What makes soda so fizzy?

Carbonic acid.

Carbonic acid

Actually, when carbon dioxide is dissolved in water, only a small portion of it reacts with the water to form carbonic acid. Under pressure, more and more of the carbon dioxide reacts, creating more of the acid.

In a soda can or bottle, the pressure is two and a half times as high as normal atmospheric pressure, and the acidity starts to approach that of orange juice. This makes carbonated water taste a little tart (sour, like orange juice).

When the bottle is opened, the pressure drops to normal atmospheric pressure, and the carbonic acid slowly turns back into water and carbon dioxide. This releases the bubbles you see in your drink.

The bubbles in your drink form around nucleation sites.
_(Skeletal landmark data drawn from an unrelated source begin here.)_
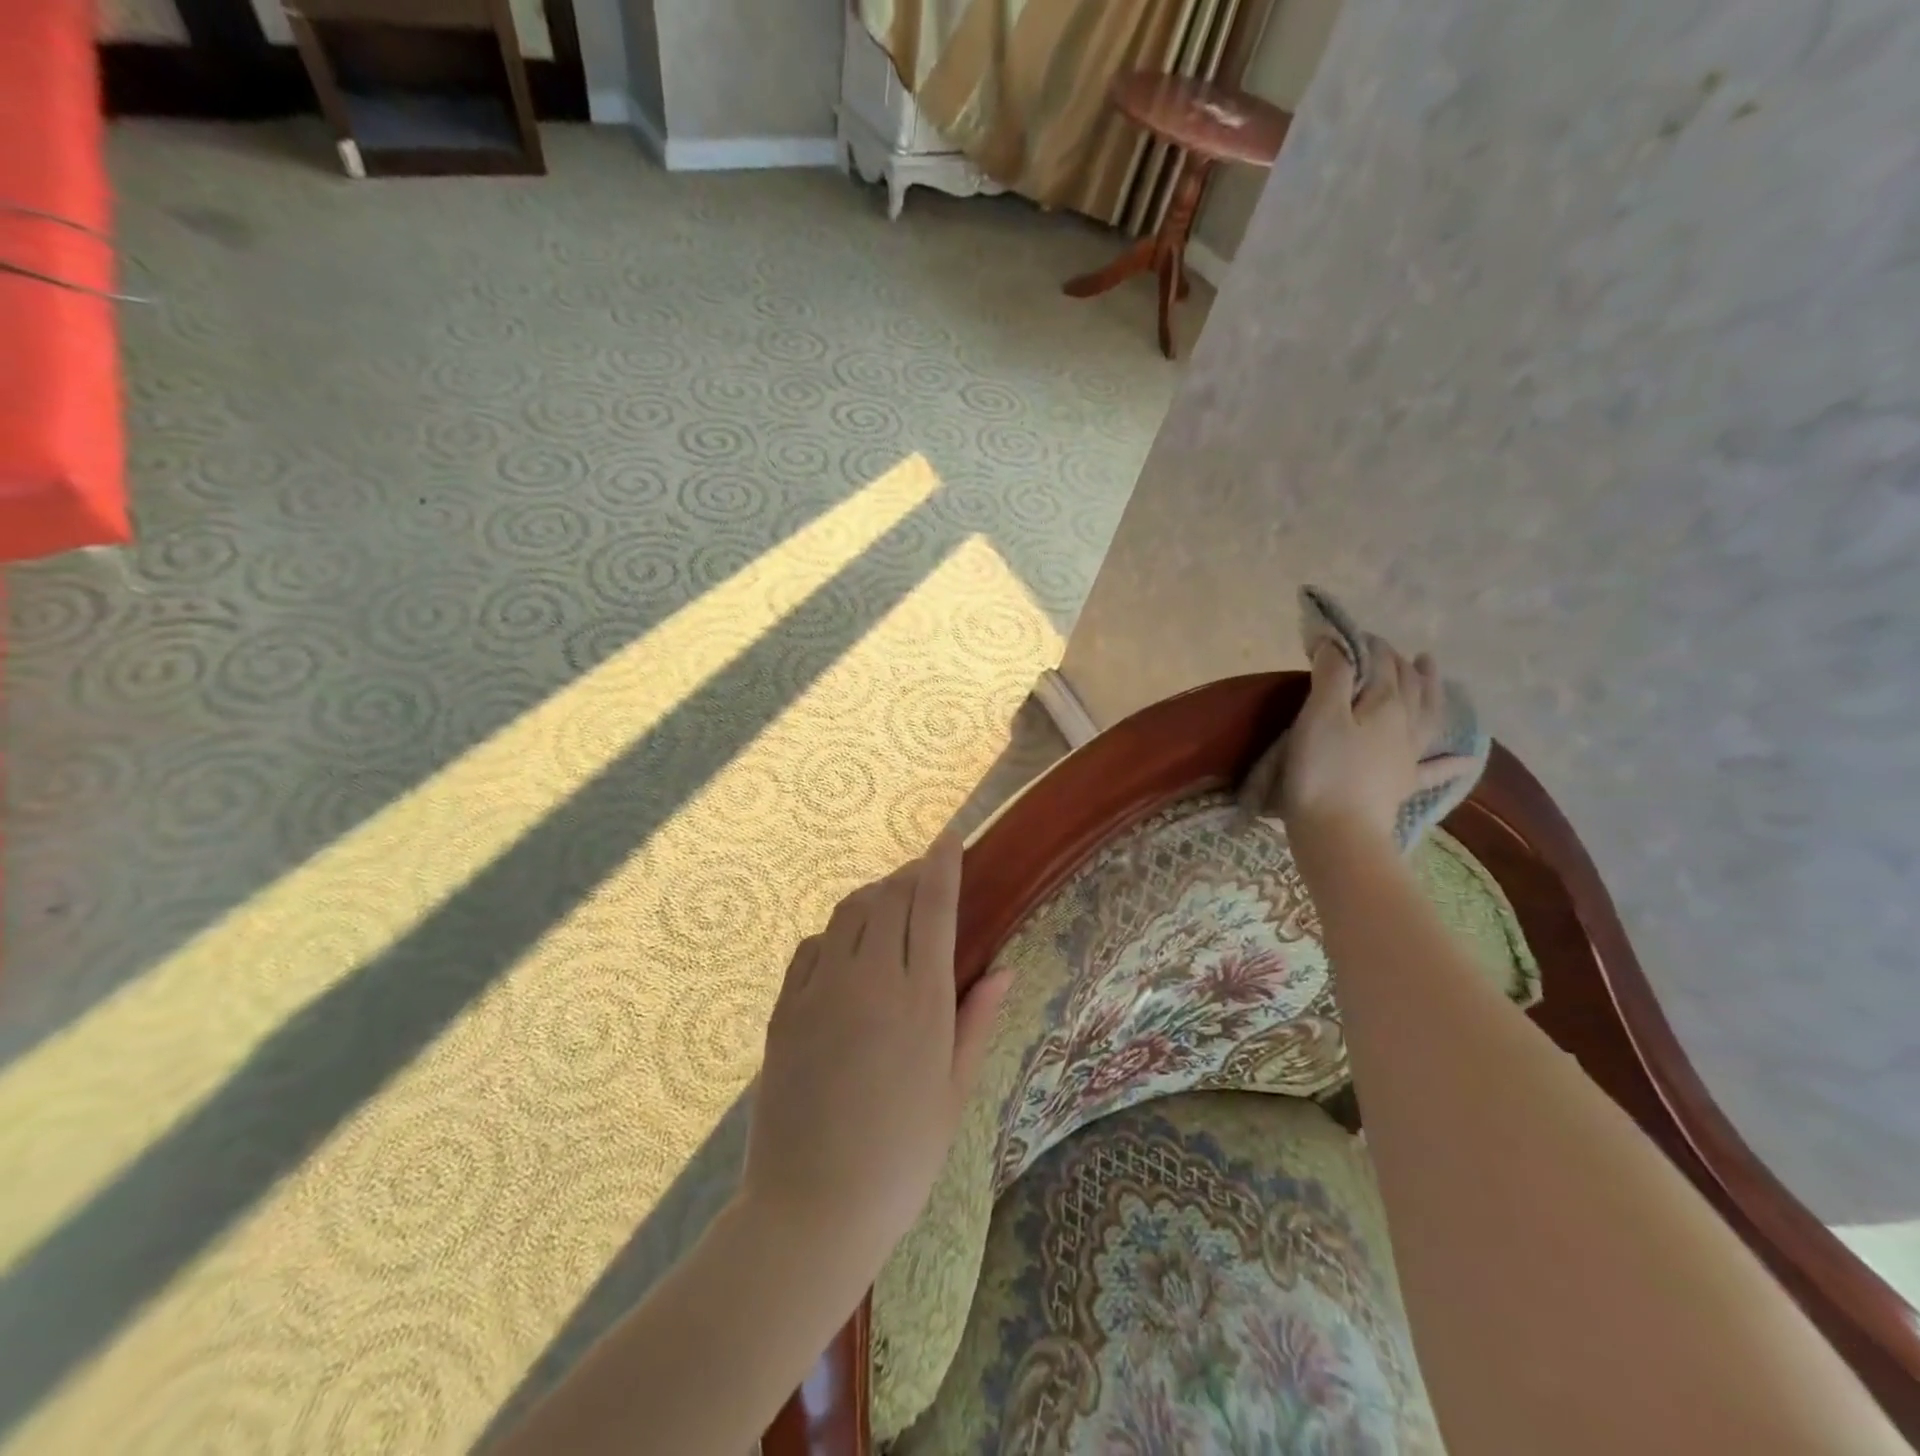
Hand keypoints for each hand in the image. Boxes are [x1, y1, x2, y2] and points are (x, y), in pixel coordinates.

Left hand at [741, 834, 1010, 1280]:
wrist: (812, 1208)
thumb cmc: (901, 1157)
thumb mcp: (954, 1092)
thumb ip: (977, 1021)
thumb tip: (1005, 970)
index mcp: (920, 1001)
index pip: (932, 906)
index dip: (941, 864)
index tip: (948, 838)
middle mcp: (869, 980)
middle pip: (889, 897)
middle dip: (908, 875)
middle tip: (922, 878)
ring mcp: (820, 990)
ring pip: (847, 912)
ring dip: (872, 897)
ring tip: (887, 907)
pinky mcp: (785, 1008)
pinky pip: (811, 947)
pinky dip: (834, 933)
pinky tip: (844, 950)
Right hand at [1277, 638, 1463, 840]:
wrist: (1338, 833)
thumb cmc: (1322, 770)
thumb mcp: (1320, 715)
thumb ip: (1332, 675)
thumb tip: (1338, 642)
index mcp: (1385, 705)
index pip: (1381, 664)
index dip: (1367, 645)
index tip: (1347, 635)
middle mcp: (1405, 725)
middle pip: (1408, 685)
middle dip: (1397, 662)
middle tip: (1386, 648)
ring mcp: (1408, 757)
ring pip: (1427, 715)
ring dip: (1431, 689)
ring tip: (1431, 668)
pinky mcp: (1403, 786)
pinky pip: (1435, 768)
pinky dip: (1452, 760)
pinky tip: (1468, 757)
These are places where the solution has a large contact area with a surface, generally and sharp points, edges, scratches, or crevices. If you have a large number of sharp points and crevices, the nucleation proceeds rapidly.

Champagne glasses sometimes have small scratches placed in the bottom to make a nice looking stream of bubbles flow up the glass. The scratches act as nucleation sites. Another now-famous example of nucleation is dropping Mentos candy into a carbonated beverage, and watching the rapid, almost violent release of carbon dioxide from the millions of nucleation sites the candy offers.